Nora Eccles Harrison Cardiovascular Research & Training Institute

Sarah Franklin Headshot CVRTI Investigator

Sarah Franklin, PhD

Investigator, Nora Eccles Harrison CVRTI
Assistant Director, Rural and Underserved Utah
Training Experience (RUUTE), Associate Professor of Internal Medicine

(801) 581-5029

Sarah.Franklin@utah.edu
Franklin Lab

Dr. Franklin is an Associate Professor of Cardiovascular Medicine at the University of Utah with a research laboratory in the Nora Eccles Harrison Cardiovascular Research and Training Institute (CVRTI). She received her PhD from Brigham Young University and then received postdoctoral training at UCLA in the department of Anesthesiology.

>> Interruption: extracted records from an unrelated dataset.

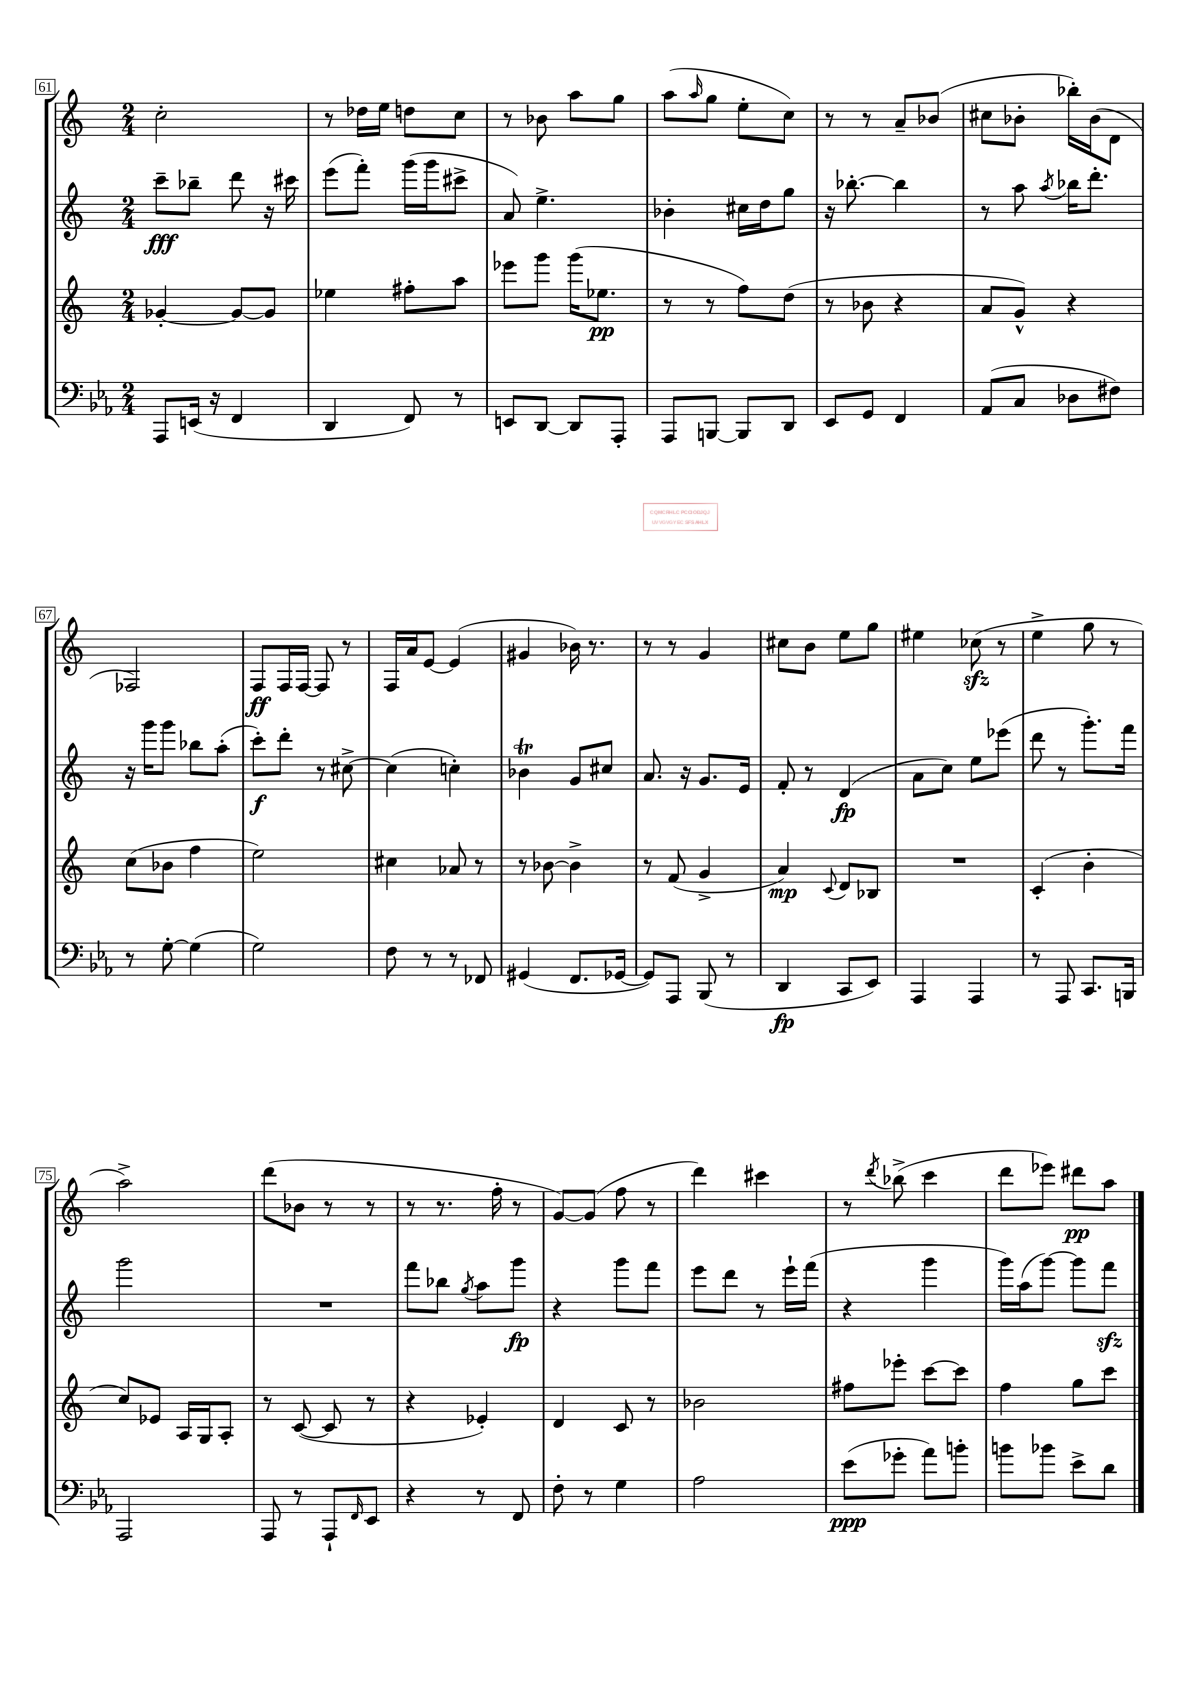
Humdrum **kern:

**kern	**dynam	**kern	**dynam	**kern	**dynam	**kern	**dynam
*part4	*part4	*part3	*part3	*part2	*part2	*part1	*part1
*staff4	*staff4	*staff3	*staff3	*staff2	*staff2	*staff1	*staff1
*clefF4	*	*clefG2	*	*clefG2	*	*clefG2	*
*k[b-e-a-]	*	*k[]	*	*k[]	*	*k[]	*
*M2/4	*	*M2/4	*	*M2/4	*	*M2/4	*
=61	=61	=61	=61	=61	=61	=61	=61
8AAA-/L	.	[4g-X'/	.	8ccc~\L	fff	2cc'\	.
(16EEn/Jk	.	.	.	8bb-X~\J	.	.	.
16r	.	.	.	.	.	.	.
4FF/	.	8g-/L_	.	8ddd\	.	.	.
.	.	8g-/J]	.	16r	.	.	.
.	.	.	.	16ccc#X\	.	.	.
=62	=62	=62	=62	=62	=62	=62	=62
4DD/	.	4ee-X\	.	(8eee\L	.	8r	.
.	.	.	.	8fff'\J)	.	16dd-X\LL	.
.	.	.	.	.	.	16ee\JJ	.
8FF/)	.	8ff#X'\L	.	(16ggg\LL	.	8ddn\L	.
.	.	.	.	16ggg\J	.	.	.
8r	.	8aa\J	.	8ccc#X^\J	.	8cc\J	.
=63	=63	=63	=63	=63	=63	=63	=63
8EEn/L	.	8eee-X\L	.	8a/)	.	8r	.
[8DD/J	.	8ggg\J	.	4.ee^\	.	8b-X\	.
8DD/L]	.	(16ggg\KL	.	.	.	8aa\L	.
.	.	8.ee-X\J	pp	.	.	.	.
8AAA-'/J	.	.	.	.	.	8gg\J	.
=64	=64	=64	=64	=64	=64	=64	=64
8AAA-/L	.	8r	.	4b-X'\	.	(8aa\L	.
.	.	.	.	.	.	16qqaa/	.
[8BBBn/J	.	8r	.	.	.	8gg\J	.
8BBB/L]	.	8ff\L)	.	16cc#X\LL	.	8ee'\L	.
.	.	.	.	16dd\J	.	.	.
8DD/J	.	(8dd\J	.	8gg\J	.	8cc\J)	.
=65	=65	=65	=65	=65	=65	=65	=65
8EE-/L	.	8r	.	16r	.	8r	.
.	.	.	.	[8.bb-X'\	.	.	.
8GG/J	.	8b-X\	.	.	.	8r	.
4FF/	.	4r	.	4bb-\]	.	8a~/L	.
.	.	.	.	.	.	(8b-X/J	.
=66	=66	=66	=66	=66	=66	=66	=66
(8AA-/L	.	8a/L	.	8r	.	8cc#X\L	.
8C/J	.	8g^^/J)	.	8aa\	.	8b-X'\J	.
.	.	.	.	8qaa/	.	.	.
8D-X\L	.	4r	.	16bb-X\KL	.	16bb-X'\LL)	.
.	.	.	.	8.ddd'\J	.	(16b-\J	.
8F#X\J)	.	.	.	.	.	8d\J	.
!!LO:LB:g=z
=67	=67	=67	=67	=67	=67	=67	=67
8r	.	(8cc\L	.	16r	.	2F-X/)	.
.	.	.	.	16ggg\KL	.	.	.
[8G'\	.	8b-X\J	.	8ggg\J	.	.	.
(4G\]	.	4ff\	.	8bb-X\L	.	.	.
.	.	.	.	(8aa'\J	.	.	.
=68	=68	=68	=68	=68	=68	=68	=68
2G\)	.	2ee\)	.	8ccc'\L)	f	8F/L	ff
.	.	.	.	8ddd'\J	.	16F/L	.
.	.	.	.	.	.	[16F/JJ	.
.	.	.	.	8r	.	8F/]	.
.	.	.	.	[8cc#X^\	.	8r	.
=69	=69	=69	=69	=69	=69	=69	=69
8F\	.	4cc#X\	.	(4cc#\]	.	16F/LL	.
.	.	.	.	.	.	16a/J	.
8r	.	.	.	.	.	[8e/J	.
8r	.	8a-X/	.	4ccn'\)	.	(4e/]	.
8FF-X/	.	8r	.	.	.	.	.
=70	=70	=70	=70	=70	=70	=70	=70
(4GG#X/	.	8r	.	4b-XT\	.	4g#X/	.
.	.	[8b-X\	.	.	.	.	.
8.FF/L	.	4b-^\]	.	8g/L	.	16b-X\)	.
.	.	.	.	.	.	8.r	.
.	.	.	.	8cc#X/J	.	.	.
[16GG-X/Jk	.	.	.	.	.	.	.
=71	=71	=71	=71	=71	=71	=71	=71
8GG-/L])	.	8r	.	8.a/	.	8r	.
8AAA-/J	.	(8f/	.	.	.	8r	.
.	.	.	.	16r	.	.	.
(8BBB-/	.	4g^/	.	8.g/L	.	4g/	.
8r	.	.	.	.	.	.	.
.	.	.	.	16e/Jk	.	.	.
=72	=72	=72	=72	=72	=72	=72	=72
4DD/	fp	4a/)	mp	8f'/	.	8cc#X\L	.
.	.	.	.	8r	.	8b\J	.
.	.	8qqc/	.	.	.	.	.
8CC/L	.	8d/L	.	(4d/	fp	8ee\L	.
8EE-/J)	.	8B-X/J	.	.	.	8gg\J	.
=73	=73	=73	=73	=73	=73	=73	=73
4AAA-/	.	2r	.	8a\L	.	4ee#X\	.
.	.	.	.	8cc\J)	.	.	.
4AAA-/	.	.	.	8ee\L	.	(8cc-Xzz\	.
.	.	.	.	(8eee-X\J	.	8r	.
=74	=74	=74	=74	=74	=74	=74	=74
8r	.	(4c'/	.	8ddd\	.	4ee^\	.
8AAA-/	.	.	.	8r	.	.	.
8.CC/L	.	4b'\	.	8.ggg'\L)	.	8gg\	.
.	.	.	.	.	.	8r	.
16BBBn/Jk	.	.	.	16fff\Jk	.	.	.
!!LO:LB:g=z
=75	=75	=75	=75	=75	=75	=75	=75
2AAA-/	.	8cc/L)	.	2ggg\	.	2aa^\)	.
.	.	8e-X/J	.	.	.	.	.
.	.	16A/LL	.	.	.	.	.
.	.	16G/J	.	.	.	.	.
.	.	8A'/J	.	.	.	.	.
=76	=76	=76	=76	=76	=76	=76	=76
8AAA-/	.	8r	.	2r	.	(8ddd\L	.
8r	.	([8c/	.	.	.	8b-X\J	.
8AAA-`/L	.	8c/]	.	.	.	8r	.
16qqFF/	.	.	.	.	.	.	.
8EE-/J	.	8r	.	.	.	8r	.
=77	=77	=77	=77	=77	=77	=77	=77
4r	.	4r	.	8fff\L	.	8r	.
.	.	.	.	8bb-X\J	.	8.r	.
.	.	.	.	8qgg/	.	.	.
8r	.	4e-X'/)	.	8aa\L	.	.	.
.	.	.	.	.	.	16ff'\	.
8FF/	.	.	.	8ggg\J	fp	8r	.
=78	=78	=78	=78	=78	=78	=78	=78
8F'\	.	4d/	.	4r	.	[8g/L)	.
8r	.	.	.	.	.	(8g/J]	.
4G\	.	8c/	.	8ggg\L	.	8ff\	.
.	.	8r	.	8fff\J	.	8r	.
=79	=79	=79	=79	=79	=79	=79	=79
2A-\	.	2b-X\	.	8eee\L	.	4ddd\)	.
.	.	.	.	8ddd\J	.	.	.
.	.	.	.	8r	.	4ccc#X\	.
.	.	.	.	16eee`\LL	.	.	.
.	.	.	.	(16fff\JJ	.	.	.
=80	=80	=80	=80	=80	=80	=80	=80
(8e-\L	ppp	8ff#X\L	.	4r	.	8r	.
.	.	.	.	.	.	8qddd/	.
8g-X'\J	.	8eee-X'\J	.	.	.	(8bb-X^\	.
8a-\L)	.	[8ccc\L	.	4ggg\	.	4ccc\	.
8bn'\J	.	8ccc\J]	.	.	.	.	.
=81	=81	=81	=81	=81	=81	=81	=81
8bn\L	.	4ff\	.	16ggg\LL)	.	8ddd\L	.
.	.	.	.	(16aa\J	.	.	.
8b-X\J	.	.	.	[8ggg\J)	.	8eee-X\J)	.
8e-^\L	.	8gg\L	.	8ggg\L]	.	8ddd#X\L	pp
8d\J	.	8ccc\J	.	8fffzz\J	.	8aa\J	.
==	==	==	==	==	==	==	==
*-	*-	*-	*-	*-	*-	*-	*-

Dr Franklin is also an Assistant Director with the Rural & Underserved Utah Training Experience (RUUTE) in the School of Medicine. She oversees the RUUTE summer research experiences for undergraduate and medical students and teaches the Research & Innovation Course over the summer. Dr. Franklin is passionate about exposing young individuals to new career paths in medicine and science, creating meaningful educational opportunities for students, and mentoring them along their academic journey. She grew up on a cattle ranch in rural Utah and loves to extend educational opportunities to all corners of the state.

Dr Franklin’s research interests focus on understanding how the packaging of DNA around nucleosomes influences specific patterns of gene expression and how this packaging is modulated during disease to alter transcriptional activity. Specifically, her research is aimed at understanding the mechanistic basis for how remodeling of chromatin induces the re-expression of fetal genes in the heart during the development of hypertrophy and failure. She has utilized a mouse model of pressure overload hypertrophy, a novel method for isolation and fractionation of cardiac nuclei and state-of-the-art mass spectrometry to characterize the protein constituents of chromatin from normal and diseased hearts. This work has allowed her to identify several novel chromatin binding proteins whose abundance is differentially regulated during heart failure progression. Her laboratory has now begun to evaluate the specific role of these proteins on chromatin structure and heart morphology and physiology using isolated cell and animal models.